The Assoc Dir/Director, Regulatory Affairs will be responsible for developing, implementing, and providing guidance on US and global regulatory strategies to support development of Kura's oncology and hematology portfolio. The individual must possess excellent judgment, organizational and planning skills along with exceptional written and verbal communications.

• Contribute to the development and implementation of regulatory strategies for assigned projects.
• Lead and oversee the preparation, submission, approval, and maintenance of regulatory applications (e.g., IND/CTA, NDA/MAA, designation requests, pediatric study plans, etc.).
• Lead and/or assist in authoring regulatory documents and developing responses to Agency queries; manage submissions in coordination with regulatory operations.
• Lead and/or assist in the management of regulatory agency communications and interactions, preparation of briefing materials, coordination of rehearsals and minutes.
• Advise cross-functional development teams on regulatory requirements for development and approval pathways, including potential expedited pathways.
• Advise cross-functional teams and line management on regulatory risks, considerations, and strategies for program(s).
• Ensure activities and regulatory submissions are compliant with relevant laws, regulations, and guidances.
• Provide strategic and technical regulatory input for key product development documents.
• Perform regulatory research and intelligence to continually inform project teams of the evolving regulatory landscape and to identify changes and potential strategic implications.

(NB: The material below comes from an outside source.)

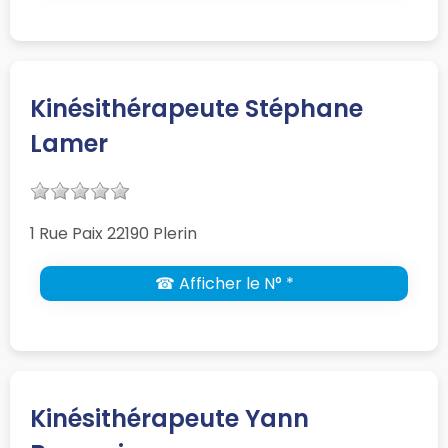
Kinésithérapeute Stéphane
Lamer
1 Rue Paix 22190 Plerin
☎ Afficher le N° *
Kinésithérapeute Yann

• Minimum 8+ for Associate Director, and 10+ years pharmaceutical/biotechnology industry experience, 5 plus years of regulatory experience.
• PharmD/MS preferred, or Bachelors degree in life science.
• Experience supporting NDAs and working on post-approval products, drug labeling experience would be great.
• Experience leading IND/CTA submissions for clinical trials.
• Excellent written and spoken communication skills.
• Strong organizational skills.
• Strong interpersonal skills.
• Solid working knowledge of drug development process.
• Experience with planning and managing IND/CTA submissions.
• Experience working and interacting directly with FDA and/or other agencies.
• Good understanding of US and EU regulatory landscape.
• Hematology/Oncology or orphan-drug experience are preferred.
• Demonstrated ability to think critically and analyze scientific information while paying close attention to detail.
• The ability to influence and negotiate professionally at various levels within the project team and with external partners.

The base range for this role at the Associate Director level is $172,521 - $202,540 and Director level is $216,799 - $249,862 per year. Individual pay may vary based on additional factors, including, and without limitation, job-related skills, experience, work location, and relevant education or training. Kura's compensation package also includes generous benefits, equity, and participation in an annual target bonus.

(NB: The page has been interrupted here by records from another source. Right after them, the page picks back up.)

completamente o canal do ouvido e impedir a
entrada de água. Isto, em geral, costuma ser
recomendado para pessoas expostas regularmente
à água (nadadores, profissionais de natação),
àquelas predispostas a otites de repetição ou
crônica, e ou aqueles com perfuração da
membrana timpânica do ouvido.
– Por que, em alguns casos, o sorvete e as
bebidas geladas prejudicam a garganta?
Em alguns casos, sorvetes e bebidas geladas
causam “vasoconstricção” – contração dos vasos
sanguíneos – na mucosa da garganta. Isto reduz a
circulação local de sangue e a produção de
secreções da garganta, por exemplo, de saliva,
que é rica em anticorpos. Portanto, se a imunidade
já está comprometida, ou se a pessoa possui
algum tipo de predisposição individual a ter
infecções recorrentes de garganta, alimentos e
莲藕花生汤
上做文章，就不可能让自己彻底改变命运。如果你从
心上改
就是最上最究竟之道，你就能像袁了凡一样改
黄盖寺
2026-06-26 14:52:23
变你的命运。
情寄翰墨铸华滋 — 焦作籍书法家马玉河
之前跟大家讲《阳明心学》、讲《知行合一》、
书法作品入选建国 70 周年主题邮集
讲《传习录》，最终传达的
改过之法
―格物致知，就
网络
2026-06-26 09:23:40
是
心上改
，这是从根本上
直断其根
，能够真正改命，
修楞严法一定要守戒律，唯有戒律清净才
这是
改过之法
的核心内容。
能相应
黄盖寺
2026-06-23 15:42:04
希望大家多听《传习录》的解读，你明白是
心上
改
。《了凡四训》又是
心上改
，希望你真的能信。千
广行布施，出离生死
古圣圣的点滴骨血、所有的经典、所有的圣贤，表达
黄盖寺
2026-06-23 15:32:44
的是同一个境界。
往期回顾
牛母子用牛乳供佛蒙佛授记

• We work as one for patients.
• We are goal-focused and deliver with excellence.
• We are science-driven courageous innovators.
• We strive to bring out the best in each other and ourselves.

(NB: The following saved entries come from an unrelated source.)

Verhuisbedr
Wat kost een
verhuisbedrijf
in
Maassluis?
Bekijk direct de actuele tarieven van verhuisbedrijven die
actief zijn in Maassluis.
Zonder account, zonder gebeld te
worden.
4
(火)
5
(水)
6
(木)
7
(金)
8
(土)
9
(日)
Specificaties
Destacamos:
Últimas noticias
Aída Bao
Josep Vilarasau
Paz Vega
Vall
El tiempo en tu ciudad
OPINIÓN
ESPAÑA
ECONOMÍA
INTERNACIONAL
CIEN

• Competitive comp package.
• Bonus.
• 401K + Employer contributions.
• Generous stock options.
• ESPP Plan.
• 20 days of PTO to start.
• 18 Holidays (Including Summer & Winter Break).
• Generous Benefits Package with a variety of plans available with a substantial employer match.
• Paid Paternity/Maternity Leave.
• In-Office Catered lunches.
• Home Office Setup.
• Lifestyle Spending Stipend.
• Commuter Stipend (Boston Office).
• Regular employee social activities, including happy hours, monthly birthday celebrations, Kura Koffee Talks, and much more!

Kura Oncology is a clinical-stage biopharmaceutical company committed to realizing the promise of precision medicines for the treatment of cancer. Kura Oncology is committed to creating a diverse environment and is proud to be an equal opportunity employer. All qualified applicants will receive consideration for employment without regard to race, color, religion, gender, gender identity or expression, sexual orientation, national origin, genetics, disability, age, or veteran status.